Active-Passive mode is a common method of bonding in which there is no load-balancing, but only failover (in case a link fails). In a typical HA environment, each interface on the bond is setup to be cabled to a different switch which provides switch level failover capabilities as well. In the Active-Passive mode, the passive link does not even arp, so you would not see any MAC addresses on the switch port for this interface. There is complete isolation between interface 1 and 2.

Imagine a scene wherein Node A uses eth1 as Active and Node B uses eth5 as Active. Even though the Nodes are cabled to the same switches and the links are up/active, Node A will not be able to communicate to Node B.

Here is the funny part - If you setup the cluster interconnect to point to a non-existent interface, I have seen Oracle using the public interface for cluster communications. You will see entries in the instance alert logs mentioning that the cluster interconnect is non-existent/incorrect and so using the public interface.
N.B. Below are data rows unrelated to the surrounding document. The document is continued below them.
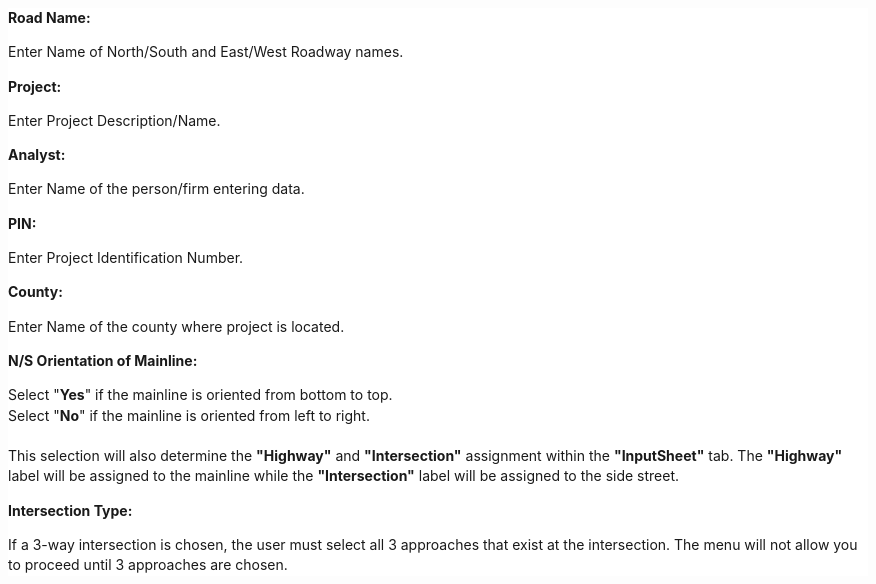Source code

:<div class="float-child1">
  <b>Road Name:</b> 
</div>
<div class="float-child2">
  <p>Enter Name of North/South and East/West Roadway names.</p>
</div>  

<div class="float-child1">
  <b>Project:</b> 
</div>
<div class="float-child2">
  <p>Enter Project Description/Name.</p>
</div>  

<div class="float-child1">
  <b>Analyst:</b> 
</div>
<div class="float-child2">
  <p>Enter Name of the person/firm entering data.</p>
</div>  

<div class="float-child1">
  <b>PIN:</b> 
</div>
<div class="float-child2">
  <p>Enter Project Identification Number.</p>
</div>  

<div class="float-child1">
  <b>County:</b> 
</div>
<div class="float-child2">
  <p>Enter Name of the county where project is located.</p>
</div>  

<div class="float-child1">
  <b>N/S Orientation of Mainline:</b> 
</div>
<div class="float-child2">
  <p>Select "<b>Yes</b>" if the mainline is oriented from bottom to top.<br>
Select "<b>No</b>" if the mainline is oriented from left to right.<br><br>
This selection will also determine the <b>"Highway"</b> and <b>"Intersection"</b> assignment within the <b>"InputSheet"</b> tab. The <b>"Highway"</b> label will be assigned to the mainline while the <b>"Intersection"</b> label will be assigned to the side street.
</p>
</div>   

<div class="float-child1">
  <b>Intersection Type:</b> 
</div>
<div class="float-child2">
  <p>If a 3-way intersection is chosen, the user must select all 3 approaches that exist at the intersection. The menu will not allow you to proceed until 3 approaches are chosen.<br>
However, if you set the cluster interconnect to an available and up interface and it is not able to reach the other nodes using the cluster interconnect, it does not try to use the public interface to check connectivity (in the scenario that the vote disks are online/available). Maybe this is a bug? Not surprising at all.

One would assume that a failure of interconnects when the voting disks are online/available should result in more legitimate error logs other than cryptic messages that fill up the CRS logs. This is another kind of split brain condition and probably should be well documented.
Maybe Oracle needs to learn from VCS or other HA products which have been in the market longer and are more stable.